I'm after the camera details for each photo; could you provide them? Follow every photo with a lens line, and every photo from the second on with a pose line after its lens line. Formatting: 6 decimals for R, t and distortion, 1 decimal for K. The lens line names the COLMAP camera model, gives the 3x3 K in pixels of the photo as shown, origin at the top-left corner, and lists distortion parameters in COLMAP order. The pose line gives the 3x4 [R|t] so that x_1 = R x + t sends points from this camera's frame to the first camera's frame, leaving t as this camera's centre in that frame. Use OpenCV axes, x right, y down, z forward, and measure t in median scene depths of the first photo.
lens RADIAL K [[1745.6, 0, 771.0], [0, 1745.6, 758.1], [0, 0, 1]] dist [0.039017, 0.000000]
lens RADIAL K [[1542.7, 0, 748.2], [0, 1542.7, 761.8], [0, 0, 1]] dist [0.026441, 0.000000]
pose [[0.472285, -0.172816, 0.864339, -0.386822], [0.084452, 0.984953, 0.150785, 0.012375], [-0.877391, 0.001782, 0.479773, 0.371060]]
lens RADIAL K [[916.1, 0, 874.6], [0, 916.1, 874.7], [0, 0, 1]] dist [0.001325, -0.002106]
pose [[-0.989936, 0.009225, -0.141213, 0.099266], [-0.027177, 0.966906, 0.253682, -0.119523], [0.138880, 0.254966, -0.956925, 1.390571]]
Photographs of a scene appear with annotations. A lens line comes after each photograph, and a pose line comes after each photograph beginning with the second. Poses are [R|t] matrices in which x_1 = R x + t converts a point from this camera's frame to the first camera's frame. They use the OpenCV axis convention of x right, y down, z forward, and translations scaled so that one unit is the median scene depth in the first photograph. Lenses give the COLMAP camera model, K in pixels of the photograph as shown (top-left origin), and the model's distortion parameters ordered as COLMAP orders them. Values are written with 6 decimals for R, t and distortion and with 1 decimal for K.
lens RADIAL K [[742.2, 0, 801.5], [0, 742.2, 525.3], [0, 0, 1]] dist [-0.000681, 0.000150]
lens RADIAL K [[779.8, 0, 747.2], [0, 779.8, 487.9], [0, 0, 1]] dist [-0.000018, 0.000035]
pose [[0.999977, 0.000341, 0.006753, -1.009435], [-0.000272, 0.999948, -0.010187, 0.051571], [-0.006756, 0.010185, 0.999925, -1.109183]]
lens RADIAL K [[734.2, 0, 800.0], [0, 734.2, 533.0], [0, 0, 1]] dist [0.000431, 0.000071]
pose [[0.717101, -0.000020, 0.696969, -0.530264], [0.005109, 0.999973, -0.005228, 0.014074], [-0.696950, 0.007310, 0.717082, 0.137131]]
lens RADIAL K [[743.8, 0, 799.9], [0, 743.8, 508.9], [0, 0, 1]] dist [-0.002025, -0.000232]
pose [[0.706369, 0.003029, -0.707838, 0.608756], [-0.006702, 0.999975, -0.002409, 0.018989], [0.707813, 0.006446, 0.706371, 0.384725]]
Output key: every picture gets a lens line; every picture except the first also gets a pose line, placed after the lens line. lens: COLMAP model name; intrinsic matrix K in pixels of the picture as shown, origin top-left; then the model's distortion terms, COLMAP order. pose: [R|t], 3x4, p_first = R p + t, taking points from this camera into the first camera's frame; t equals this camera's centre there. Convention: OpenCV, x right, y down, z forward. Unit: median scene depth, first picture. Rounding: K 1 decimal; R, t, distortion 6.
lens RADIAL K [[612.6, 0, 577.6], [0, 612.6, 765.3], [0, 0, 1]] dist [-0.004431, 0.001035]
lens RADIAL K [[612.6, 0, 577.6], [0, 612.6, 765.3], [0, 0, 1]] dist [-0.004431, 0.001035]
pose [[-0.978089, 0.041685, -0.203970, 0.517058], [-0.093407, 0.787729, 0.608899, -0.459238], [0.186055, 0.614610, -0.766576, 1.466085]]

▬▬▬▬▬▬▬▬▬▬

- _TASK_:
Copy out the whole listing above word for word, keeping every line unchanged.

- _EXPECTED ANSWER_:
I'm after the camera details for each photo; could you provide them? Follow every photo with a lens line, and every photo from the second on with a pose line after its lens line. Formatting: 6 decimals for R, t and distortion, 1 decimal for K. The lens line names the COLMAP camera model, gives the 3x3 K in pixels of the photo as shown, origin at the top-left corner, and lists distortion parameters in COLMAP order. The pose line gives the 3x4 [R|t] so that x_1 = R x + t sends points from this camera's frame to the first camera's frame, leaving t as this camera's centre in that frame. Use OpenCV axes, x right, y down, z forward, and measure t in median scene depths of the first photo.
lens RADIAL K [[1745.6, 0, 771.0], [0, 1745.6, 758.1], [0, 0, 1]] dist [0.039017, 0.000000]
lens RADIAL K [[1542.7, 0, 748.2], [0, 1542.7, 761.8], [0, 0, 1]] dist [0.026441, 0.000000]
pose [[0.472285, -0.172816, 0.864339, -0.386822], [0.084452, 0.984953, 0.150785, 0.012375], [-0.877391, 0.001782, 0.479773, 0.371060]]
lens RADIAL K [[916.1, 0, 874.6], [0, 916.1, 874.7], [0, 0, 1]] dist [0.001325, -0.002106]
pose [[-0.989936, 0.009225, -0.141213, 0.099266], [-0.027177, 0.966906, 0.253682, -0.119523], [0.138880, 0.254966, -0.956925, 1.390571]]
Photographs of a scene appear with annotations. A lens line comes after each photograph, and a pose line comes after each photograph beginning with the second. Poses are [R|t] matrices in which x_1 = R x + t converts a point from this camera's frame to the first camera's frame. They use the OpenCV axis convention of x right, y down, z forward, and translations scaled so that one unit is the median scene depth in the first photograph. Lenses give the COLMAP camera model, K in pixels of the photograph as shown (top-left origin), and the model's distortion parameters ordered as COLMAP orders them. Values are written with 6 decimals for R, t and distortion and with 1 decimal for K.
lens RADIAL K [[742.2, 0, 801.5], [0, 742.2, 525.3], [0, 0, 1]] dist [-0.000681, 0.000150]
lens RADIAL K [[779.8, 0, 747.2], [0, 779.8, 487.9], [0, 0, 1]] dist [-0.000018, 0.000035]
pose [[0.999977, 0.000341, 0.006753, -1.009435], [-0.000272, 0.999948, -0.010187, 0.051571], [-0.006756, 0.010185, 0.999925, -1.109183]]
lens RADIAL K [[734.2, 0, 800.0], [0, 734.2, 533.0], [0, 0, 1]] dist [0.000431, 0.000071]
pose [[0.717101, -0.000020, 0.696969, -0.530264], [0.005109, 0.999973, -0.005228, 0.014074], [-0.696950, 0.007310, 0.717082, 0.137131]]
lens RADIAL K [[743.8, 0, 799.9], [0, 743.8, 508.9], [0, 0, 1]] dist [-0.002025, -0.000232]
pose [[0.706369, 0.003029, -0.707838, 0.608756], [-0.006702, 0.999975, -0.002409, 0.018989], [0.707813, 0.006446, 0.706371, 0.384725]]
Output key: every picture gets a lens line; every picture except the first also gets a pose line, placed after the lens line. lens: COLMAP model name; intrinsic matrix K in pixels of the picture as shown, origin top-left; then the model's distortion terms, COLMAP order. pose: [R|t], 3x4, p_first = R p + t, taking points from this camera into the first camera's frame; t equals this camera's centre there. Convention: OpenCV, x right, y down, z forward. Unit: median scene depth, first picture. Rounding: K 1 decimal; R, t, distortion 6.
lens RADIAL K [[612.6, 0, 577.6], [0, 612.6, 765.3], [0, 0, 1]] dist [-0.004431, 0.001035]
lens RADIAL K [[612.6, 0, 577.6], [0, 612.6, 765.3], [0, 0, 1]] dist [-0.004431, 0.001035]
pose [[-0.978089, 0.041685, -0.203970, 0.517058], [-0.093407, 0.787729, 0.608899, -0.459238], [0.186055, 0.614610, -0.766576, 1.466085]]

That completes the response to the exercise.